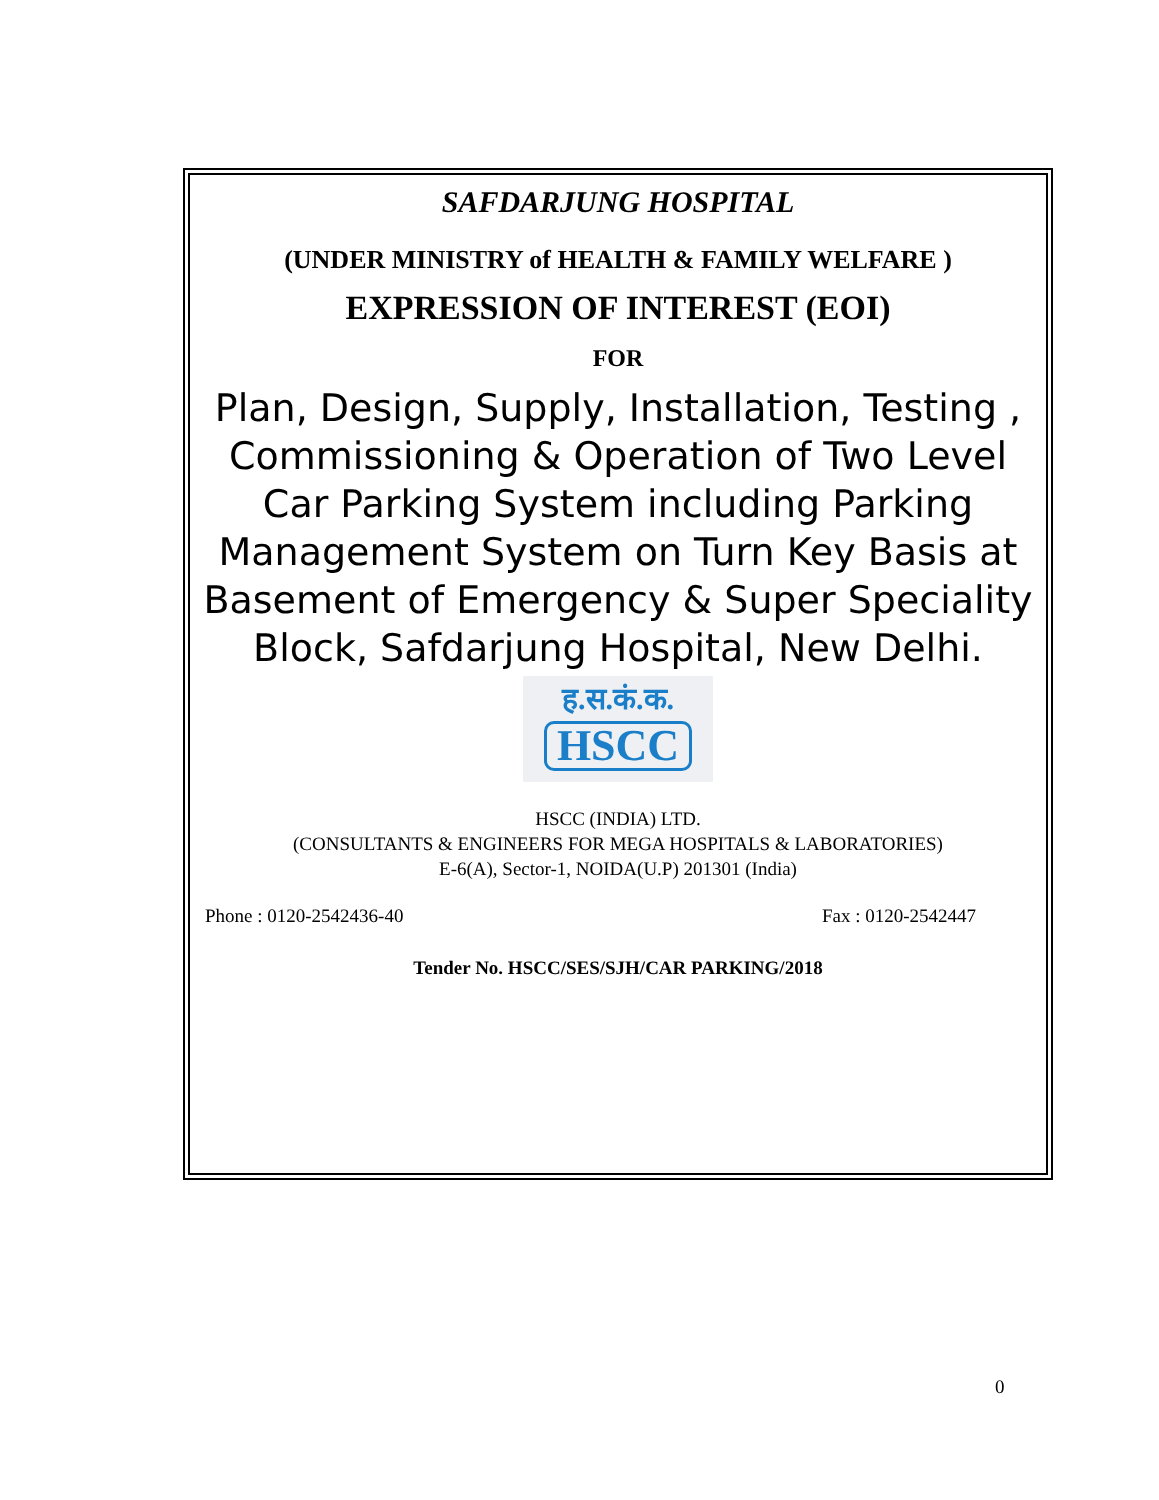SAFDARJUNG HOSPITAL
(UNDER MINISTRY of HEALTH & FAMILY WELFARE )
EXPRESSION OF INTEREST (EOI)
FOR
Plan, Design, Supply, Installation, Testing , Commissioning & Operation of Two Level Car Parking System including Parking Management System on Turn Key Basis at Basement of Emergency & Super Speciality Block, Safdarjung Hospital, New Delhi.
ह.स.कं.क.
HSCC
HSCC (INDIA) LTD.
(CONSULTANTS & ENGINEERS FOR MEGA HOSPITALS & LABORATORIES)
E-6(A), Sector-1, NOIDA(U.P) 201301 (India)
Phone : 0120-2542436-40 Fax : 0120-2542447
Tender No. HSCC/SES/SJH/CAR PARKING/2018
0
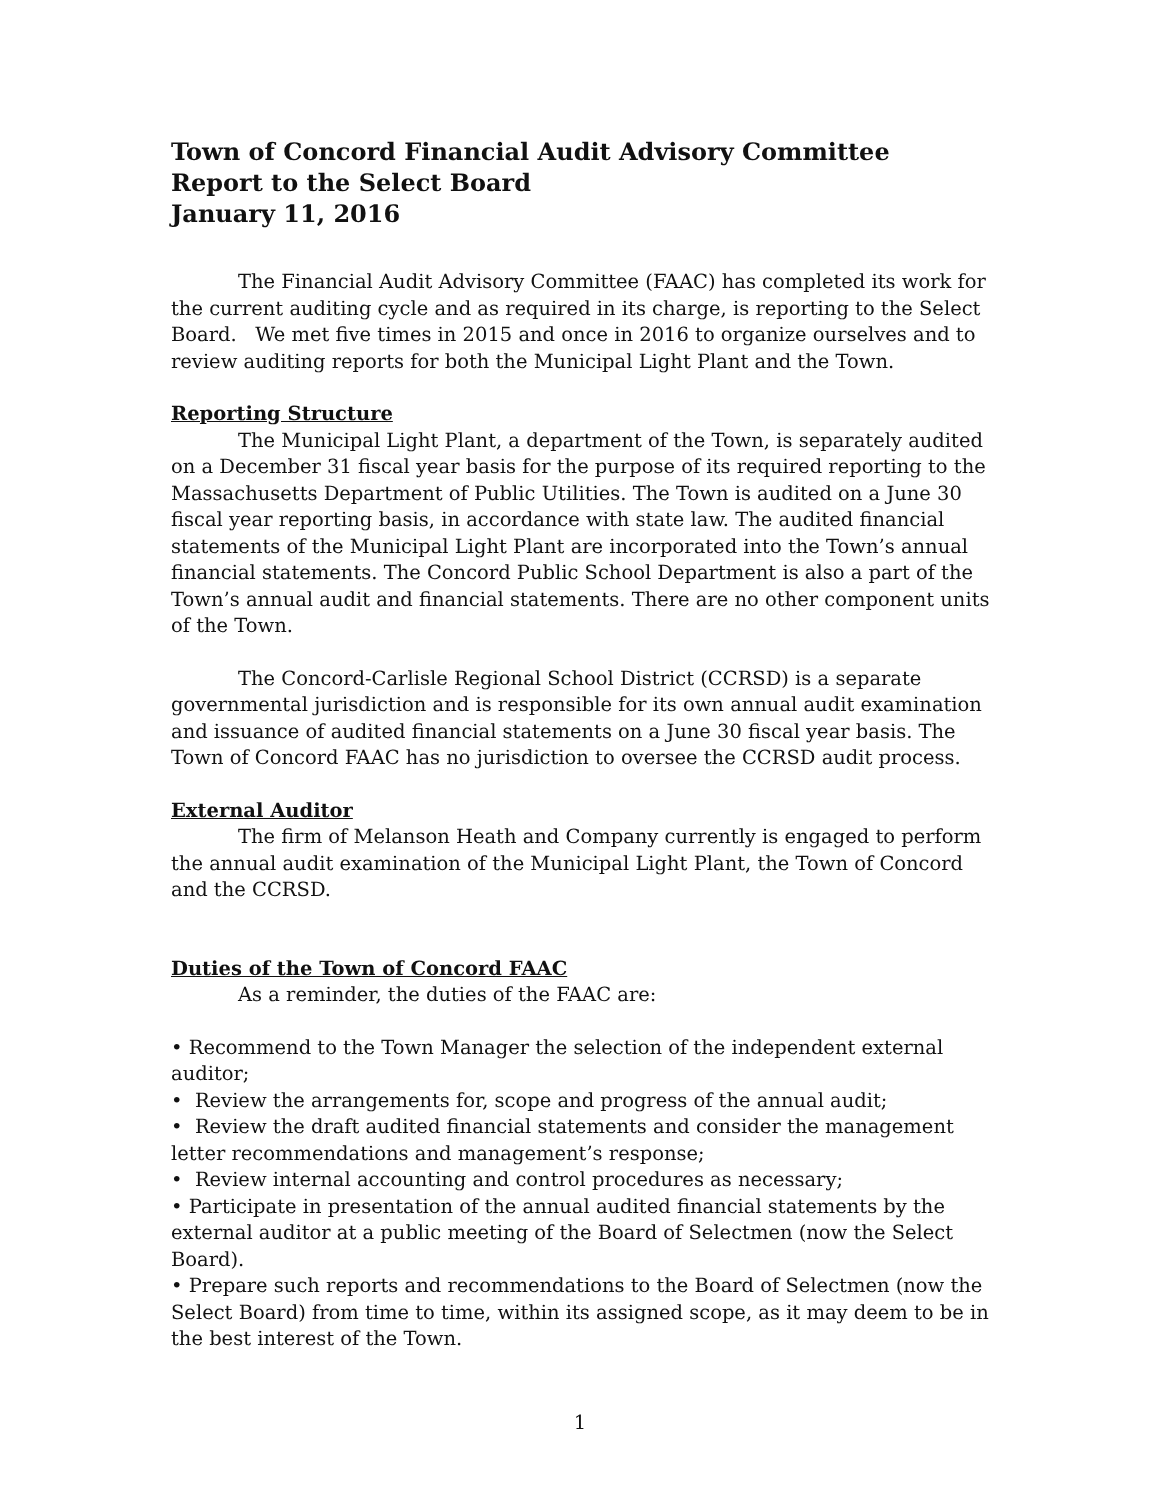Town of Concord Financial Audit Advisory Committee
Report to the Select Board
January 11, 2016
The Financial Audit Advisory Committee (FAAC) has completed its work for the current auditing cycle and as required in its charge, is reporting to the Select Board. We met five times in 2015 and once in 2016 to organize ourselves and to review auditing reports for both the Municipal Light Plant and the Town.
Reporting Structure
The Municipal Light Plant, a department of the Town, is separately audited on a December 31 fiscal year basis for the purpose of its required reporting to the Massachusetts Department of Public Utilities. The Town is audited on a June 30 fiscal year reporting basis, in accordance with state law. The audited financial statements of the Municipal Light Plant are incorporated into the Town’s annual financial statements. The Concord Public School Department is also a part of the Town’s annual audit and financial statements. There are no other component units of the Town.
The Concord-Carlisle Regional School District (CCRSD) is a separate governmental jurisdiction and is responsible for its own annual audit examination and issuance of audited financial statements on a June 30 fiscal year basis. The Town of Concord FAAC has no jurisdiction to oversee the CCRSD audit process.
External Auditor
The firm of Melanson Heath and Company currently is engaged to perform the annual audit examination of the Municipal Light Plant, the Town of Concord and the CCRSD.
Duties of the Town of Concord FAAC
As a reminder, the duties of the FAAC are:
• Recommend to the Town Manager the selection of the independent external auditor;
• Review the arrangements for, scope and progress of the annual audit;
• Review the draft audited financial statements and consider the management letter recommendations and management’s response;
• Review internal accounting and control procedures as necessary;
• Participate in presentation of the annual audited financial statements by the external auditor at a public meeting of the Board of Selectmen (now the Select Board).
• Prepare such reports and recommendations to the Board of Selectmen (now the Select Board) from time to time, within its assigned scope, as it may deem to be in the best interest of the Town.
1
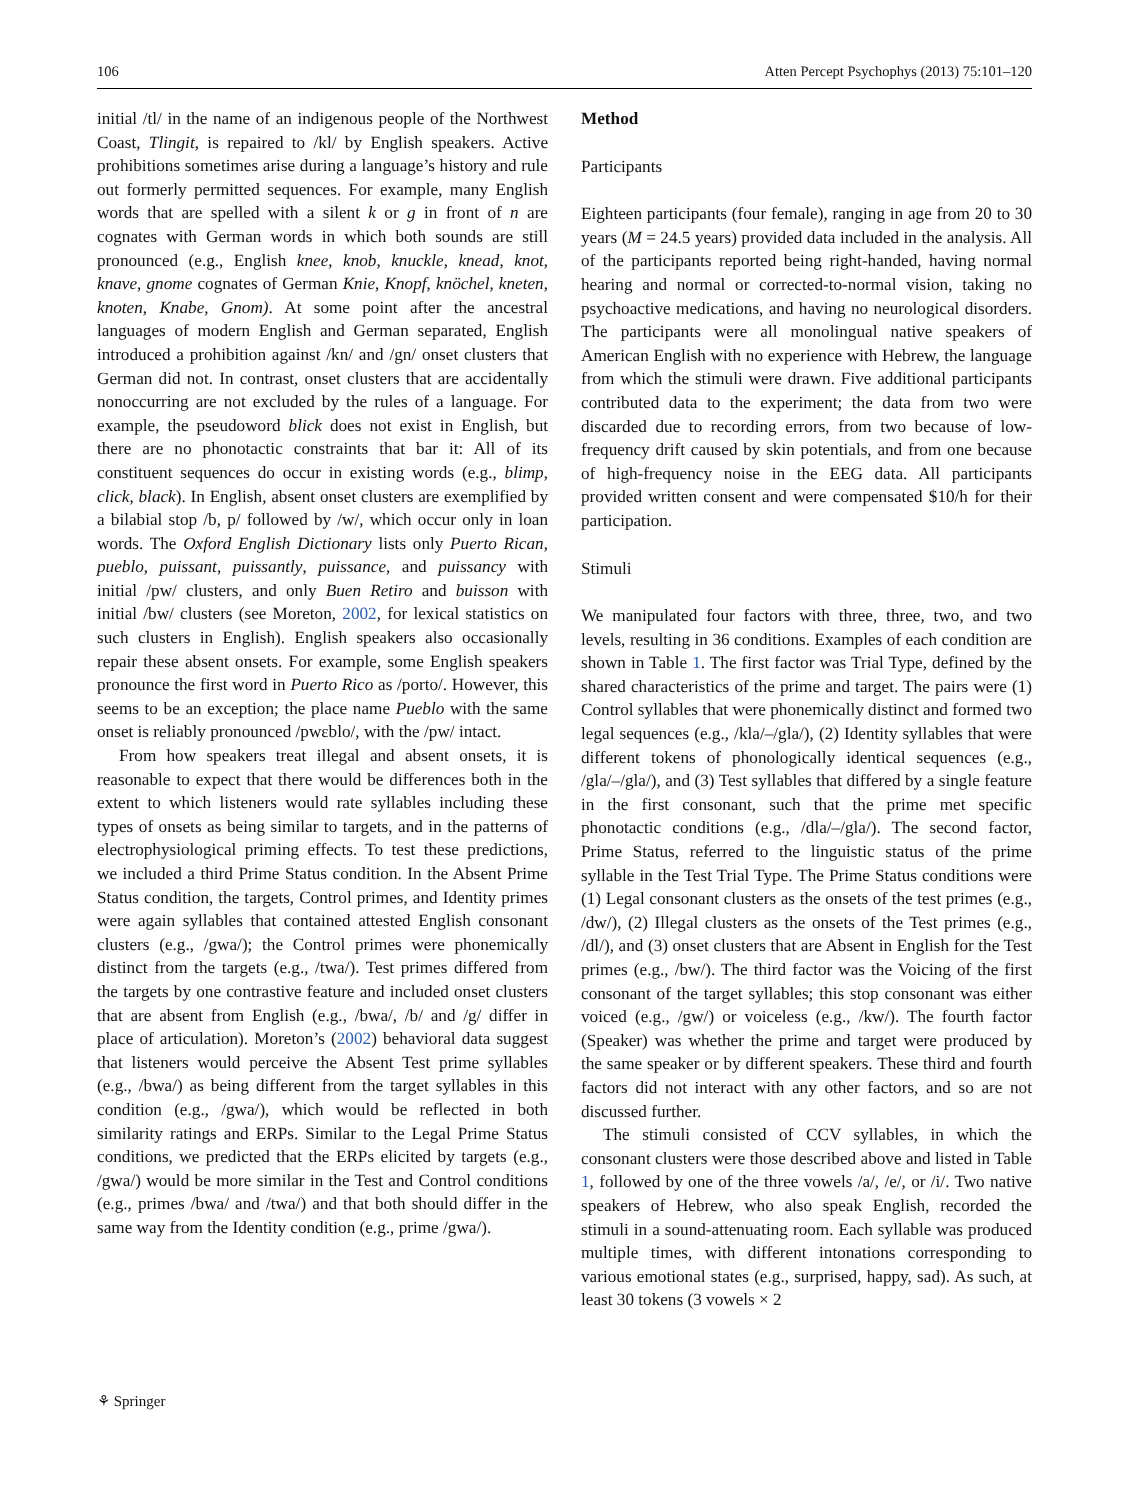106 Atten Percept Psychophys (2013) 75:101–120
initial /tl/ in the name of an indigenous people of the Northwest Coast, Tlingit, is repaired to /kl/ by English speakers. Active prohibitions sometimes arise during a language’s history and rule out formerly permitted sequences. For example, many English words that are spelled with a silent k or g in front of n are cognates with German words in which both sounds are still pronounced (e.g., English knee, knob, knuckle, knead, knot, knave, gnome cognates of German Knie, Knopf, knöchel, kneten, knoten, Knabe, Gnom). At some point after the ancestral languages of modern English and German separated, English introduced a prohibition against /kn/ and /gn/ onset clusters that German did not. In contrast, onset clusters that are accidentally nonoccurring are not excluded by the rules of a language. For example, the pseudoword blick does not exist in English, but there are no phonotactic constraints that bar it: All of its constituent sequences do occur in existing words (e.g., blimp, click, black). In English, absent onset clusters are exemplified by a bilabial stop /b, p/ followed by /w/, which occur only in loan words. The Oxford English Dictionary lists only Puerto Rican, pueblo, puissant, puissantly, puissance, and puissancy with initial /pw/ clusters, and only Buen Retiro and buisson with initial /bw/ clusters (see Moreton, 2002, for lexical statistics on such clusters in English). English speakers also occasionally repair these absent onsets. For example, some English speakers pronounce the first word in Puerto Rico as /porto/. However, this seems to be an exception; the place name Pueblo with the same onset is reliably pronounced /pwɛblo/, with the /pw/ intact.
From how speakers treat illegal and absent onsets, it is reasonable to expect that there would be differences both in the extent to which listeners would rate syllables including these types of onsets as being similar to targets, and in the patterns of electrophysiological priming effects. To test these predictions, we included a third Prime Status condition. In the Absent Prime Status condition, the targets, Control primes, and Identity primes were again syllables that contained attested English consonant clusters (e.g., /gwa/); the Control primes were phonemically distinct from the targets (e.g., /twa/). Test primes differed from the targets by one contrastive feature and included onset clusters that are absent from English (e.g., /bwa/, /b/ and /g/ differ in place of articulation). Moreton’s (2002) behavioral data suggest that listeners would perceive the Absent Test prime syllables (e.g., /bwa/) as being different from the target syllables in this condition (e.g., /gwa/), which would be reflected in both similarity ratings and ERPs. Similar to the Legal Prime Status conditions, we predicted that the ERPs elicited by targets (e.g., /gwa/) would be more similar in the Test and Control conditions (e.g., primes /bwa/ and /twa/) and that both should differ in the same way from the Identity condition (e.g., prime /gwa/).
Method
Participants
Eighteen participants (four female), ranging in age from 20 to 30 years (M = 24.5 years) provided data included in the analysis. All of the participants reported being right-handed, having normal hearing and normal or corrected-to-normal vision, taking no psychoactive medications, and having no neurological disorders. The participants were all monolingual native speakers of American English with no experience with Hebrew, the language from which the stimuli were drawn. Five additional participants contributed data to the experiment; the data from two were discarded due to recording errors, from two because of low-frequency drift caused by skin potentials, and from one because of high-frequency noise in the EEG data. All participants provided written consent and were compensated $10/h for their participation.
Stimuli
We manipulated four factors with three, three, two, and two levels, resulting in 36 conditions. Examples of each condition are shown in Table 1. The first factor was Trial Type, defined by the shared characteristics of the prime and target. The pairs were (1) Control syllables that were phonemically distinct and formed two legal sequences (e.g., /kla/–/gla/), (2) Identity syllables that were different tokens of phonologically identical sequences (e.g., /gla/–/gla/), and (3) Test syllables that differed by a single feature in the first consonant, such that the prime met specific phonotactic conditions (e.g., /dla/–/gla/). The second factor, Prime Status, referred to the linguistic status of the prime syllable in the Test Trial Type. The Prime Status conditions were (1) Legal consonant clusters as the onsets of the test primes (e.g., /dw/), (2) Illegal clusters as the onsets of the Test primes (e.g., /dl/), and (3) onset clusters that are Absent in English for the Test primes (e.g., /bw/). The third factor was the Voicing of the first consonant of the target syllables; this stop consonant was either voiced (e.g., /gw/) or voiceless (e.g., /kw/). The fourth factor (Speaker) was whether the prime and target were produced by the same speaker or by different speakers. These third and fourth factors did not interact with any other factors, and so are not discussed further.
The stimuli consisted of CCV syllables, in which the consonant clusters were those described above and listed in Table 1, followed by one of the three vowels /a/, /e/, or /i/. Two native speakers of Hebrew, who also speak English, recorded the stimuli in a sound-attenuating room. Each syllable was produced multiple times, with different intonations corresponding to various emotional states (e.g., surprised, happy, sad). As such, at least 30 tokens (3 vowels × 2
⚘ Springer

== What you are asked to do ==
Would you report every line of the entries above containing the word "CCRSD"?

== Exercise answer ==
The Concord-Carlisle Regional School District (CCRSD) is a separate governmental jurisdiction and is responsible for its own annual audit examination and issuance of audited financial statements on a June 30 fiscal year basis. The Town of Concord FAAC has no jurisdiction to oversee the CCRSD audit process.
The firm of Melanson Heath and Company currently is engaged to perform the annual audit examination of the Municipal Light Plant, the Town of Concord and the CCRSD.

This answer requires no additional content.